How to Train for Your First Half-Marathon
A training program and great running shoes are key
BHM Edit Staff | 3/25/2014, 6 a.m.
At about mile 11 during the D.C. Rock 'n' Roll Half Marathon earlier this month, Manoucheka Attime was hit by a wave of exhaustion. She remembers thinking, “I can’t let 11 miles go to waste.”
So the running novice pushed through and finished her first half-marathon, something that once seemed unfathomable. Attime signed up for the race last November because she was looking for a way to be healthy.
She considered yoga or boot camp, but wasn’t sure she’d stick with either activity. Like many Americans, she had never been consistently physically active.

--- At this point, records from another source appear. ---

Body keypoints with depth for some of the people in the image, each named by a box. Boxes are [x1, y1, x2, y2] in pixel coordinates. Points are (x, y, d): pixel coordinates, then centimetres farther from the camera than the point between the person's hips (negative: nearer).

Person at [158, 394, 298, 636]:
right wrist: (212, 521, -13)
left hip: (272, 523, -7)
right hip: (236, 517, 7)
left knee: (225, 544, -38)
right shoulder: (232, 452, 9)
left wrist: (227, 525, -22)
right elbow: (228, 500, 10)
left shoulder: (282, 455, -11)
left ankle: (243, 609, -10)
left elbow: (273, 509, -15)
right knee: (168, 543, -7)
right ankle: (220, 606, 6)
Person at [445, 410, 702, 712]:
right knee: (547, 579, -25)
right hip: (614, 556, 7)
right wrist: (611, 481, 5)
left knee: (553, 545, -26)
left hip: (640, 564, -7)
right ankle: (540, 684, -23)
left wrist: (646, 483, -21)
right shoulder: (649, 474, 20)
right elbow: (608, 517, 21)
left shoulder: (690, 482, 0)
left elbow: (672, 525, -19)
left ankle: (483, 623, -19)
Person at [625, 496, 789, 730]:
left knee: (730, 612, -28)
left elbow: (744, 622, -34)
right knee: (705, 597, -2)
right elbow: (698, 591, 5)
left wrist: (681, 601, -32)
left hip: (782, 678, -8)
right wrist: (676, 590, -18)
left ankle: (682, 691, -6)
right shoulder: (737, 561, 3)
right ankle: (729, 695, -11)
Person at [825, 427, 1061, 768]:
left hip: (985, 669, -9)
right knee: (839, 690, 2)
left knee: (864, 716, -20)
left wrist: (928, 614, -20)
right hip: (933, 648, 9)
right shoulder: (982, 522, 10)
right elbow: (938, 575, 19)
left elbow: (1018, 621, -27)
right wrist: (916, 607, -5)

Doing a triathlon someday is on her bucket list, however, so when she decided on running the half-marathon, she didn’t let the fact that she’d never even run a 5k deter her. She trained, she ran and now the running bug has her.
Attime has these tips for other newbies:
Sign up for a training program. “I was in a program called Couch to 5k, which is for people who are sedentary,” she says. It taught her how to build up stamina by teaching the walk/run ratio—walk for a while, run for 90 seconds, then go back to walking. This is exactly what beginning runners should do, according to the experts, who suggest running for 5 to 10 seconds of every minute, and then walking the rest of the minute. Eventually the ratio will shift and you’ll run for longer periods.

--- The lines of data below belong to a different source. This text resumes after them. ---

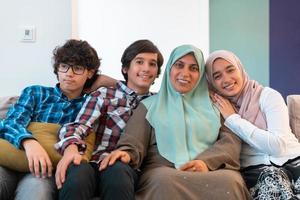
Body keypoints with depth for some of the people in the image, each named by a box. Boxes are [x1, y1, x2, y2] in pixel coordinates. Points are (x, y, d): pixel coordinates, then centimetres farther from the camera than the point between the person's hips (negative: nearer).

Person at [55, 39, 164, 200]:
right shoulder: (103, 95, 11)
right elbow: (79, 126, -3)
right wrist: (71, 148, -25)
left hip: (128, 166, 2)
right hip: (98, 163, -1)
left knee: (117, 171, -36)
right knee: (77, 173, -37)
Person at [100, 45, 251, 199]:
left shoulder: (213, 104, 22)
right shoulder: (150, 105, 18)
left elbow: (232, 139, 8)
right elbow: (133, 142, 6)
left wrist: (207, 161, -12)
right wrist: (126, 153, -20)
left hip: (212, 171, 1)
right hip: (163, 171, -1)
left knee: (230, 182, -34)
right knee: (165, 181, -37)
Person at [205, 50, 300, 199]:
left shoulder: (268, 95, -2)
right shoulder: (216, 107, 8)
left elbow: (278, 145, -15)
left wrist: (233, 118, -10)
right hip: (255, 170, 1)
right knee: (272, 176, -31)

Start training early. “You probably need more time than you think you do,” Attime says. Her four-month training schedule was shortened even more by a car accident in January. It sidelined her for three weeks.
Have the right gear. “Get good training gear. Get the right attire. Get great sneakers,” she says. "It makes all the difference."

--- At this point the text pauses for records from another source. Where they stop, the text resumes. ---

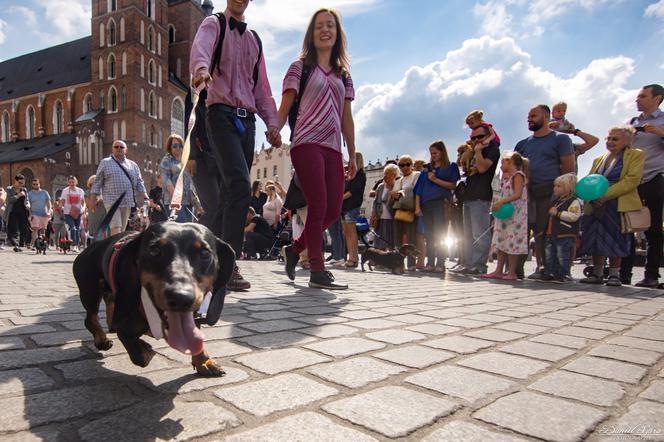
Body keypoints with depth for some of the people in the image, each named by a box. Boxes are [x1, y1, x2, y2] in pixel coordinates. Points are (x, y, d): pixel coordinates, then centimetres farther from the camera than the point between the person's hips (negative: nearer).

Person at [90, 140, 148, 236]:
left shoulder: (133, 165, 16)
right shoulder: (105, 163, 8)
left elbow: (139, 182, 16)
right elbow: (97, 182, 7)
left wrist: (144, 197, 3)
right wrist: (93, 199, 2)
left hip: (127, 202, 4)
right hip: (112, 201, -3)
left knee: (122, 229, 7)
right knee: (116, 228, -14)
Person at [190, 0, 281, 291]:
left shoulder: (254, 40, 26)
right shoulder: (214, 24, 9)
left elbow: (261, 86, 21)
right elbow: (201, 47, -16)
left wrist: (272, 122, 5)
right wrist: (202, 68, -40)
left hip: (247, 120, 6)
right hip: (221, 114, -6)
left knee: (231, 191, 3)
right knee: (240, 185, -23)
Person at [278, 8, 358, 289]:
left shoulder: (343, 75, 22)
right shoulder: (300, 67, 9)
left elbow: (346, 119, 19)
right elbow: (284, 108, 2)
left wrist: (352, 155, 13)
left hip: (332, 149, 5)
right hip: (307, 144, -5)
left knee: (333, 210, 0)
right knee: (318, 206, -13)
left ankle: (295, 249, 21)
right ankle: (317, 272, -5)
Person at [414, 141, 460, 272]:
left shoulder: (451, 167, 8)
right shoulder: (427, 168, 18)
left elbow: (453, 185, -3)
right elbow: (419, 189, 14)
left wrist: (435, 179, -9)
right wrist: (417, 206, 6)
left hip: (441, 203, -4)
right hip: (426, 204, 4)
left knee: (440, 234, -7)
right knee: (429, 235, 3)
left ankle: (440, 263, -4)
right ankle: (430, 263, 6)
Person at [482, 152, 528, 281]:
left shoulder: (518, 175, -10)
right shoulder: (506, 177, 18)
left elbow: (518, 194, -22)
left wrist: (501, 202, -30)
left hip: (514, 215, -9)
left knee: (512, 242, -5)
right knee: (501, 242, 9)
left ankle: (512, 272, 1)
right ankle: (499, 271, 14)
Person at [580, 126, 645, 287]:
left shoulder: (636, 155, 4)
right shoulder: (599, 159, 21)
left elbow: (632, 179, -9)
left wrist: (605, 195, -18)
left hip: (619, 206, -4)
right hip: (595, 206, 5)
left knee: (614, 240, -4)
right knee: (595, 240, 2)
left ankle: (614, 275, 7)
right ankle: (597, 274, 12)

Train in the environment in which you’re going to run. Attime’s accident—and D.C.’s horrible winter weather—forced her into the gym and onto her least favorite apparatus: the treadmill. “I hate it. Hate it,” she says. And when she returned to running outdoors, it was painful and completely different from running on the treadmill.
Have a training buddy. Partners keep you accountable. In Attime’s case, two friends made sure she stayed the course. She lost critical training time after her accident and thought she’d have to pull out of the race, but “they were, like, ‘Nope, we’re doing it. If you reach a point where you can’t run, you can walk it. But we’re doing it,’” she says.
On race day, run with friends or join a running group. "I didn't train with Black Girls RUN!, but they were at the half-marathon. Seeing them was really inspirational," Attime says. "Especially with the stereotype that we don't run because of our hair."
Do your post-run cool down. While training, Attime did yoga stretching after running. She did the same thing the day of the Rock 'n' Roll Half Marathon, and she credits that with how quickly she recovered. Four days after race day, she felt fine, like she hadn’t run a half-marathon at all. In fact, she’s itching for the next challenge: “I’m waiting for registration to open for the Army 10 miler,” she says. “I need to keep the momentum going!”